De sociaaldemocratie had in Twente een sterke, krachtige positie. Die is de afgelopen jaren vrijwel volledig verdwenen, vooral in de belangrijkste Twentse steden, zoals Enschede, Hengelo, Almelo. In de gemeente ‘Hof van Twente’ gaat het relatief nog redelijk; de fractie in de gemeenteraad bestaat uit vier volksvertegenwoordigers. Maar ook hier blijft de macht in handen van de traditionele christendemocraten en liberalen. Tijdens mijn tocht, de voorbije maanden, hoorde ik van veel vrijwilligers in de afdelingen hoe moeilijk het is en wordt, om de plaatselijke sociaaldemocratie in stand te houden, terwijl we later dit jaar juist herdenken dat de sociaaldemocratische beweging 125 jaar geleden werd opgericht. Het ledenbestand wordt steeds maar ouder en de aanwas van jongeren blijft achter. Hoe het tij te keren? Het bestuur en de leden van de afdeling, benieuwd naar mijn verhalen, kwamen die avond bijeen in een café in Goor. We wisselden verhalen en ervaringen uit; het is een vrolijke, plezierige en optimistische avond, ook al is het nog maar een klein gezelschap. Annemieke Wissink, lijsttrekker voor de PvdA bij de provinciale verkiezingen in Overijssel is optimistisch. “We hebben straks een leuke ploeg,” zegt ze. “We komen er weer boven op.” We nemen afscheid op het plein voor het nieuwe, reusachtige gemeentehuis van in Goor. Het is koud, en donker, maar we hebben hoop, en vertrouwen.

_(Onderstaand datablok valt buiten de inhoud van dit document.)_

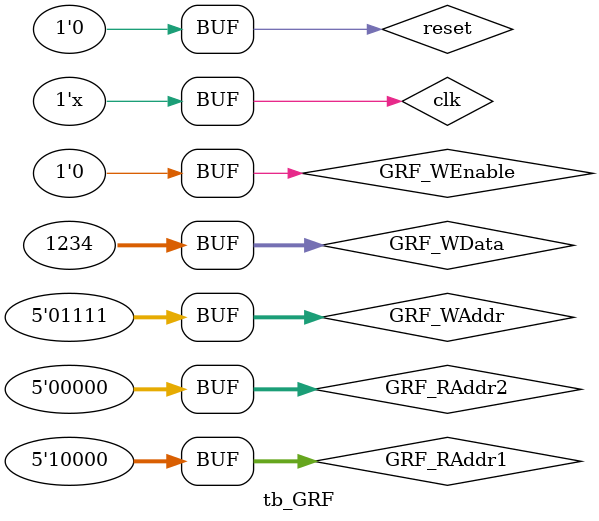
<source format=v>
`timescale 1ns / 1ps


module tb_GRF;

	// Inputs
	reg clk;
	reg reset;
	reg GRF_WEnable;
	reg [4:0] GRF_RAddr1;
	reg [4:0] GRF_RAddr2;
	reg [4:0] GRF_WAddr;
	reg [31:0] GRF_WData;

	// Outputs
	wire [31:0] GRF_RData1;
	wire [31:0] GRF_RData2;

	// Instantiate the Unit Under Test (UUT)
	GRF uut (
		.clk(clk), 
		.reset(reset), 
		.GRF_WEnable(GRF_WEnable), 
		.GRF_RAddr1(GRF_RAddr1), 
		.GRF_RAddr2(GRF_RAddr2), 
		.GRF_WAddr(GRF_WAddr), 
		.GRF_WData(GRF_WData), 
		.GRF_RData1(GRF_RData1), 
		.GRF_RData2(GRF_RData2)
	);

	integer i;
	initial begin
		// Initialize Inputs
		clk = 0;
		reset = 0;
		GRF_WEnable = 0;
		GRF_RAddr1 = 0;
		GRF_RAddr2 = 0;
		GRF_WAddr = 0;
		GRF_WData = 0;

		// Wait 100 ns for global reset to finish
		#100;

		GRF_WEnable = 1;
		GRF_RAddr1 = 15;
		GRF_RAddr2 = 0;
		GRF_WAddr = 0;
		GRF_WData = 1234;
		#50;
		GRF_WEnable = 0;
		GRF_RAddr1 = 15;
		GRF_RAddr2 = 0;
		GRF_WAddr = 15;
		GRF_WData = 1234;
		#50;
		GRF_WEnable = 1;
		GRF_RAddr1 = 16;
		GRF_RAddr2 = 0;
		GRF_WAddr = 16;
		GRF_WData = 3411;
		#50;
		GRF_WEnable = 0;
		GRF_RAddr1 = 16;
		GRF_RAddr2 = 0;
		GRF_WAddr = 15;
		GRF_WData = 1234;
		#50 reset= 1;
		#10 reset = 0;
		GRF_WEnable = 0;
		GRF_RAddr1 = 16;
		GRF_RAddr2 = 0;
		GRF_WAddr = 15;
		GRF_WData = 1234;
        
		// Add stimulus here

	end

	always #5 clk = ~clk;

endmodule


</source>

Op weg naar de noordelijk gelegen gemeente Twenterand, breek in hoofd weer eens over de zorgen om de lokale democratie. Het is niet een probleem van de sociaaldemocratie; ook andere landelijke partijen kampen met een steeds teruglopend ledenaantal en steeds minder en steeds oudere actieve leden in de lokale afdelingen. Bovendien geldt dat zodra een partij verantwoordelijkheid neemt voor het bestuur, (gemeentelijk, provinciaal of landelijk) het vertrouwen van de burgers verliest. Wat zegt het dat een programma-manager sociaal domein van een gemeente, even later een politiek verantwoordelijk wethouder is voor datzelfde sociaal domein bij een andere gemeente? Wat is een bibliotheek zonder bibliothecaris? Stel je voor dat de bibliotheek van Gouda, de Chocoladefabriek, geen Erna Staal als directeur zou hebben, met haar een grenzeloze kennis van en liefde voor boeken? Zou de Chocoladefabriek ooit tot leven kunnen komen? Waarom zou je een bibliotheek organiseren met een computer maar zonder een bezielende geest? Anders gezegd, hoe leer de mensen kennen die niet naar de bibliotheek gaan en er wel plezier aan zouden kunnen beleven? Hoe zie je wie wel en niet kan lezen? En hoe zorg je er voor dat wie niet kan, maar wel wil lezen, daartoe de kans, de mogelijkheid krijgt? Sterker, wie opent je een boekenrij van ruggen tot een bron van tijd, van ruimte en kennis? Dan de woningbouwstichting, die zonder blikken of blozen de armste wijk in Goor veronachtzaamd? Anders gezegd, hoe kun je volkshuisvesting organiseren wanneer een woningbouwstichting niet om kijkt naar de slechtste woningen, naar de kwetsbaarste mensen? Of, hoe kun je volkshuisvesting organiseren wanneer door de Europese Commissie in Brussel wordt bepaald met welk inkomen wie wel en niet een sociale huurwoning mag betrekken? Wat kan de lokale politiek daaraan nog doen? Praten tot je een ons weegt of, in het gunstigste geval, de wensen van college en raad overbrengen bij de directeur van een woningbouwstichting en hopen, …hopen dat hij luistert? Hij is ten slotte directeur van een autonoom publiek bedrijf, zoals een school dat is, of een ziekenhuis. Landelijke regels beperken de grenzen van hun ‘speelruimte’, maar verder zijn deze publieke ondernemingen autonoom. Het zijn ’de professionals’, de managers en bestuurders die uitmaken wie, wat waar en waarom.  De lokale democratie staat even goed onder druk. Hoe het tij te keren?